Людская цепь пришла в движение. Люди, держась за руки, начали идти вокруг костра.
— Мы дети земли, мы дети воды, мы дети леса…, - голос бабки стал более монотонным, отдельные слова различались все хуже и хуже. — Мы дети земли, мы дети воды, мы дети леса…
Старшина чувствовал, как глубже и глубже погружается в какую-то яму, глубина которой оказывается просто поразительной. Он уже почти не чувствовал рук, благодаря которым его тело стало частью единой цепи, ног, которые все быстрее и быстрее двигались по траве.
— Крепче, крепче держитесь за руки, — бабуля все убыстряла и убыстряла темп. — Мы одно целое! Мы единое с землей, водой, лесом. Наши руки это продолжение веток, наши ноги — это растущие корни, наша кровь — это вода, наша плоть — это земля!
Вслед за членами, Голованко перестал ощущать остальное тело. Мелькнувшая на какое-то мгновение паника была сразу же растоптана всеобщей эйфорией, которая его охватила. Это была всепроникающая легкость, которая растапливала усталость, боль и неудовольствие… В какой-то момент исчезло вообще все!
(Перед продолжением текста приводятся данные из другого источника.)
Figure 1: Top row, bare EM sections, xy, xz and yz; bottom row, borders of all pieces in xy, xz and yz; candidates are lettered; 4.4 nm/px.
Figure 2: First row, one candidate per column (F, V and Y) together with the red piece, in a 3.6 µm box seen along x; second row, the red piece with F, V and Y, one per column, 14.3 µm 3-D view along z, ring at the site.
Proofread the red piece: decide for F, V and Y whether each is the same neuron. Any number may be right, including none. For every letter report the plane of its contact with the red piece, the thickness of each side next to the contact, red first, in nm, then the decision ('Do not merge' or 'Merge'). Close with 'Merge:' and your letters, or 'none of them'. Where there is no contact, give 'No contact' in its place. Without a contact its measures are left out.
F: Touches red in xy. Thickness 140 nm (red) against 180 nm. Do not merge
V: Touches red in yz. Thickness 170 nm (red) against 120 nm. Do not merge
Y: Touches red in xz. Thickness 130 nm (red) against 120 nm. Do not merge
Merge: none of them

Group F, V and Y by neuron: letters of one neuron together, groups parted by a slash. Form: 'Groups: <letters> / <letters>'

— О-о-о-о-о-о-о-о-о-о, — из еле слышной и невнятной речь превратилась в один гласный звук, который тянулся бесконечно долго; он то превращался в грохотание водопада, то становился гудением шмеля, то, напротив, был мягкими тихим… — О-о-о-о-о-о-о-о-о!
Что случилось потом, помнили лишь единицы и те, кто должен был помнить…
В какой-то момент Маркин почувствовал, что еще мгновение, и его не станет. Он испариться, взлетит и исчезнет! Его сознание расплывалось, не оставляя ни клочка.
— Очнись, — неожиданное прикосновение чего-то твердого и острого жестко выкинуло его из грез; падение было настолько болезненным, что чуть не застонал. — Пошли за мной…
Ни чуть не удивившись, Семен пошел за бабкой и тремя ее спутниками. Как он сразу понял, они шли в сторону того самого места, где им были найдены останки человека. «Точно, вот оно, — пелена окончательно спала с его глаз. — Вот это дерево. Вон небольшой овраг… Какого черта мы здесь делаем?».
Вместо бабки перед ними стоял врач, что недавно их осматривал. Высокий, чуть сгорбленный, но со странным блеском в глазах, тот с радостью смотрел на них.
— Товарищи, — голос врача немного дрожал; чувствовалось, что эмоции его тоже никак не могли отпустить. — Вы все выбрались добровольцами для одного эксперимента…, - он запнулся на секунду, смотря куда-то сквозь них. — Хочу предупредить, что сам эксперимент очень опасен. В случае успеха вы сильно изменитесь… Поэтому я хочу еще раз каждого из вас спросить, согласен ли он?